Then Thursday, some work stuff fell apart and made my world flip sideways. While not tragic, it was just one more thing. I have a super supportive team and know we can tackle it, so I took it in stride. But at the end of the day and at the end of that week it was just one more thing. Sigh. Following some heated chats on how to move forward, I mandated myself to walk away at 5pm and finally go see the Cherry Blossoms in full bloom before the rain and wind potentially swept them away on Thursday night.
The 2.4 mile drive from my house to the Tidal Basin took almost 2 full hours! Needless to say, this was the least pleasing decision I had ever made. I may have sworn more than a few times! I debated about turning around but decided it would be just as bad going home and I would be super pissed if I missed it, so just stuck with it. I got to the Tidal Basin and found super star parking (bonus), so I pulled on my long sleeves (it was getting breezy!) and walked toward the Basin.
It was, as expected, thick with people.
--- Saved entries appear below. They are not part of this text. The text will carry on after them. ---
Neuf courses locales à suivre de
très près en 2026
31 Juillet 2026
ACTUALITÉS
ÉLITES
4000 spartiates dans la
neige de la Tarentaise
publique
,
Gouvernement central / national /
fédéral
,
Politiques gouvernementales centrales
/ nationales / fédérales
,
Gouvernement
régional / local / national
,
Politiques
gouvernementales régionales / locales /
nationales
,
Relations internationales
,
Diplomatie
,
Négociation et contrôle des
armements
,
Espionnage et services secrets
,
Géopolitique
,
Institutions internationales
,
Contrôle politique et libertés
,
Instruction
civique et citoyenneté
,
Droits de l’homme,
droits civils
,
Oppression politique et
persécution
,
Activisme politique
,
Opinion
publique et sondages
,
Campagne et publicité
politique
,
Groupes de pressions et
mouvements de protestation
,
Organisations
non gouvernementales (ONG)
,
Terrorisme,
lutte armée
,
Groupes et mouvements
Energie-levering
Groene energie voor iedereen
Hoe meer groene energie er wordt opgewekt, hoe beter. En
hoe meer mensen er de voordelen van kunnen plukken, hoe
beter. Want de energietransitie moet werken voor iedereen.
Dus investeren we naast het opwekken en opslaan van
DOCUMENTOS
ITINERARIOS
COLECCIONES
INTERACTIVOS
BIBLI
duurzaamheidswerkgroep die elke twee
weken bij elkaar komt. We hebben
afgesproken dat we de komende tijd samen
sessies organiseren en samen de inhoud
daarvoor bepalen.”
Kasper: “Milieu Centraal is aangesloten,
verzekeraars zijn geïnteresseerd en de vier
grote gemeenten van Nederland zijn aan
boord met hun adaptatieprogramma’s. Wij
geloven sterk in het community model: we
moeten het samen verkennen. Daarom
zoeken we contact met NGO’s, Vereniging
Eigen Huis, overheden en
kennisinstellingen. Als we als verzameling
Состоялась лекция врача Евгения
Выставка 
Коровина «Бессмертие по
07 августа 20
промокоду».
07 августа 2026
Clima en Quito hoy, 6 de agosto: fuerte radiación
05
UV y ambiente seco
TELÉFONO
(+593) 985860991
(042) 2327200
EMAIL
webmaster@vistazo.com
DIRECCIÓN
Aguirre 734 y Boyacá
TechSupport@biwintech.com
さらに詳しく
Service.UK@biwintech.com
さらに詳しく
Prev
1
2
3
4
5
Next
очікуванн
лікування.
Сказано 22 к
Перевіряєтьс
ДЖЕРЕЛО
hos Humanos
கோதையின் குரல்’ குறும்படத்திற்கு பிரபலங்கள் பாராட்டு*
And I now understand why. The cherry blossoms are magical. I know it sounds cheesy, but it's true. There were 1000s of people around this 2.5 mile loop of the Tidal Basin and everyone was grinning. Everyone was joyful. And somehow it was serene. Obviously, there was some maneuvering required and I got stopped quite often to take pictures for people. But there was such a sense of delight everywhere you looked. It was exactly what I needed.
A few week ago on a guided tour, the NPS guy mentioned something about the blossoms meaning and it's a little like a rebirth. As I walked about, I kept thinking about the meaning of the Japanese Cherry Blossoms. I looked it up today--

The cherry blossom is a very delicate flower that blooms for a very short time. For the Japanese this represents the transience of life. This concept ties in very deeply with the fundamental teachings of Buddhism that state all life is suffering and transitory. The Japanese have long held strong to the Buddhist belief of the transitory nature of life and it is very noble to not get too attached to a particular outcome or not become emotional because it will all pass in time.

The guide explained it a little differently and included something about the rebirth after the blossoms fade, it's close enough.
As I walked around and took in the essence of the fairyland, I kept thinking about that--after sadness and suffering, there is hope and it will pass to lead to new and better things.
There is always hope.
There is a silver lining coming.
There is a lesson to be learned.
There will be a rainbow after the rain.
There is beauty in the world. Sometimes I just need to drive through horrendous traffic and test the strength of my patience but the beauty, peace and magic is coming.

Moving into this week, I had hope for better things ahead.  Sadly, my heart has been broken a little more. The tragedy at the Boston Marathon and then some of my loves have gotten some sad news. In both cases, the tragedy is not mine. But it affects people I love and thus I carry it in my heart. My hope is that everyone affected can get through that 'traffic' and find the magic and the peace even amongst the chaos of a thousand people.